“Beer hunting” is a term inspired by the activities of iconic beer writer Michael Jackson, the Beer Hunter. My pursuit of all things beer was fueled in part by our friendship and his passion. I can say for sure that I was there at the beginnings of both the CAMRA efforts in England (I’m a life member―Membership No. 21,192; current membership is approximately 120,000) and America’s beer renaissance, which started in the early 80s. My beer hunting has never faltered and I haven’t taken a day off since!
John Young stood up, leaned across his desk and said “Congratulations, young man. Thanks for the support and welcome to Young’s.”
Having played collegiate lacrosse in Maryland, I was fortunate enough to be hired out of college by the English Sports Council to promote the sport of lacrosse in England. Lacrosse was my ticket to international travel―which led to my discovery of worldly styles of beer and, of course, real ale! I was given my first CAMRA Good Beer Guide in 1983 in Manchester, England, by a lacrosse teammate who told me if I followed the guide I’d never be at a loss for a good pint.
I purchased shares of Young’s stock, because it came with an invite to the Young’s AGM which were legendary events. At my first AGM I learned about the “135 Club,” which was based on visiting every Young’s pub, having a drink, and having the publican/bar staff sign off on the printed Young’s brochure. Once you completed the tour, you were given membership to this exclusive club.
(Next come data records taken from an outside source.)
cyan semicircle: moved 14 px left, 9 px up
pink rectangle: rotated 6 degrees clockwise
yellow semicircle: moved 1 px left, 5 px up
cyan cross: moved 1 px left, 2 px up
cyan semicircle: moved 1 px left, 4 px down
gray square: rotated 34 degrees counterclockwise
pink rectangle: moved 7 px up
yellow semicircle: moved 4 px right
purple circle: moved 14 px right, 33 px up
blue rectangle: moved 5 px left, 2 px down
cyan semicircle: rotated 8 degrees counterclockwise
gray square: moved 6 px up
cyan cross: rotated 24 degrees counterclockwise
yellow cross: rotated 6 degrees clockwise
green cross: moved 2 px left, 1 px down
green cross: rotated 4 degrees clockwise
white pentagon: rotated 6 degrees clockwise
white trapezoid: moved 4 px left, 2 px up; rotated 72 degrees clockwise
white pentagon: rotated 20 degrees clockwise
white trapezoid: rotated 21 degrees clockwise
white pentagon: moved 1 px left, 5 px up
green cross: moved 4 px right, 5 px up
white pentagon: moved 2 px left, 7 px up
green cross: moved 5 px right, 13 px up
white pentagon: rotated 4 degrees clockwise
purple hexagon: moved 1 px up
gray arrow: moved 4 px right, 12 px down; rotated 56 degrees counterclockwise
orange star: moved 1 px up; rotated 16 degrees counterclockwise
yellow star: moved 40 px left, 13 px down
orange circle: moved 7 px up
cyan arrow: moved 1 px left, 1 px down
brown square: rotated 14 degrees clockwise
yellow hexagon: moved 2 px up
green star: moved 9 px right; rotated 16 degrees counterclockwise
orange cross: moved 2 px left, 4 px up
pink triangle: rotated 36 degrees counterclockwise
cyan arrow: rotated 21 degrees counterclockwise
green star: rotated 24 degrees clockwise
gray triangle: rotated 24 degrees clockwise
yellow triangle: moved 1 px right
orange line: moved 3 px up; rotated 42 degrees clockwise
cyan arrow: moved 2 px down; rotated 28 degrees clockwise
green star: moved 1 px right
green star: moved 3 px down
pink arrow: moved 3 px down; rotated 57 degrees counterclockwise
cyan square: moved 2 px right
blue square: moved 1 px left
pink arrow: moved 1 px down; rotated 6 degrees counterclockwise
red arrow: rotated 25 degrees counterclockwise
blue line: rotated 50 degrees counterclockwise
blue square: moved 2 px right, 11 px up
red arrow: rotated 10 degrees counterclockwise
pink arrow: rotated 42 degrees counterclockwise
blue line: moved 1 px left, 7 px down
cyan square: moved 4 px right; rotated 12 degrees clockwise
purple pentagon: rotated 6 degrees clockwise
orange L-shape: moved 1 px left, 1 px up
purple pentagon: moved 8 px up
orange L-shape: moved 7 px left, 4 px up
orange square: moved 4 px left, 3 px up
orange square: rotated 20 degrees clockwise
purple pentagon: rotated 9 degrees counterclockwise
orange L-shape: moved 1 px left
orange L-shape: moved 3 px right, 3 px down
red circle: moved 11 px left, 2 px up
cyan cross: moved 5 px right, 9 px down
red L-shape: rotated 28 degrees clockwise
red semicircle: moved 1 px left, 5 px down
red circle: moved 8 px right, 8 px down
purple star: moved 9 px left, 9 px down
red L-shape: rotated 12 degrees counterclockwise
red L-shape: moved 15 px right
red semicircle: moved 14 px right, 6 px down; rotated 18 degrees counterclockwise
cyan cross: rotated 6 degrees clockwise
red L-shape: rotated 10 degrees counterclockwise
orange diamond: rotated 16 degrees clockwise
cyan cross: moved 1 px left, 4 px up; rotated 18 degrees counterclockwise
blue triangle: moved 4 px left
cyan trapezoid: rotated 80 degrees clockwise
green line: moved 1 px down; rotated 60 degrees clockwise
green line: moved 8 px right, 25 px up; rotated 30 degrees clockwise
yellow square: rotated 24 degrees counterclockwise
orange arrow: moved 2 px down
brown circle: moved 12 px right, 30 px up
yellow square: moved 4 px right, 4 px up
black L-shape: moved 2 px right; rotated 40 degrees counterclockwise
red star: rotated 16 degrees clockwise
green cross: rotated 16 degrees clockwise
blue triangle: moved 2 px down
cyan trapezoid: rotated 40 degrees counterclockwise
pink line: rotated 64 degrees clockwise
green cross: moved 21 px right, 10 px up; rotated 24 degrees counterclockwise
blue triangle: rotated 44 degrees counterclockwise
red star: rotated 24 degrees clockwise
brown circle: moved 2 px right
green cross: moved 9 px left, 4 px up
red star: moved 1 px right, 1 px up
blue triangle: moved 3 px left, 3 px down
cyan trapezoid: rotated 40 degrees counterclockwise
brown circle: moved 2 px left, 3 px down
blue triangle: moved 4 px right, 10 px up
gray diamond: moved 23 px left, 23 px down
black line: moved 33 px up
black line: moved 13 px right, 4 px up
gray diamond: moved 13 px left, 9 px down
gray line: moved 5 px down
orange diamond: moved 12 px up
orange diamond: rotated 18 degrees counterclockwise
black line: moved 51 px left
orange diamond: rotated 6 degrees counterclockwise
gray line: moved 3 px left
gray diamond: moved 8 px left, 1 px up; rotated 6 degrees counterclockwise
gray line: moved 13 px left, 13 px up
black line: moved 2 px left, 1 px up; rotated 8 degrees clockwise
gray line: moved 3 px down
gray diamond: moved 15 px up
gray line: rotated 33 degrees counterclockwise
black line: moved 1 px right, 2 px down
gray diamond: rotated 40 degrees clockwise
New members were asked to call the brewery and schedule their VIP visit. On the day of my visit, I arrived at the brewery, and was shown in and waited a few minutes. Then a Young’s staff member came to the reception area walked me up a few flights of stairs and straight into John Young’s office. The staff member said, “Mr. Chairman, this young man has completed the 135 Club tour and he is here today for his just rewards.”
John Young stood up, leaned across his desk and said “Congratulations, young man. Thanks for the support and welcome to Young’s.” As he began to sit back down, I spoke―obviously, with an American accent. He stood straight up again and asked, “You are an American?” I said, “Yes.” He said “Come with me,” and we walked down the corridor and turned into an office.
There stood a young Dan Kopman (now of Schlafly fame) and the chairman said, “Joe, this is Dan Kopman. He is working on our effort to export to America.” The he turned to Dan and said, “This guy just completed the 135 Club, he’s from America and you guys need to talk…” And that’s really how it started: preparation met opportunity.
Since 1983, there have been countless visits to breweries, taverns, pubs, beer festivals and the like. I have kept a beer journal since1985, filled with tasting notes, anecdotes, photos, sketches and at times philosophical meanderings. Over time, I have been fortunate enough to cross paths (and hoist a pint) with many beer industry icons, including the likes of Fritz Maytag, Bob Brewer, Father Theodore, Pete Slosberg, Charlie Papazian, Hugh Sisson, Sam Calagione, Jim Koch, Greg Koch, Frank Boon, Carol and Ed Stout, Greg Noonan, Pierre Celis, Allan Young, Jerry Bailey, Jim Dorsch, Dave Alexander, Volker Stewart, Bill Oliver, Ron Barchet and Bill Covaleski. The list goes on and on.
One particular memorable encounter was with the late Don Younger. It was 1987. I was working for Young’s and made a sales call to see if he would carry the Young’s line on draught. Over a few pints he started to focus less on the products I could offer and more on the cask-conditioned real ale that Young’s was famous for. I explained that Young’s did not offer cask ales in the U.S. because the system for handling and caring for cask ales was not in place. But he persisted. I told him the beer wouldn’t travel well and that, by the time he got his hands on a cask, he wouldn’t be able to sell it. Don looked at me with a straight face and said, “Sell it? What are you talking about? I want to drink it!”
In the beginning it was about the pure experience of discovery―but once I tasted the beauty of the hop cone, understood the richness of malt character, appreciated the dynamic imprint and was intrigued by the mystery of the yeast strain, I was obsessed. I have been a part of the craft beer culture ever since.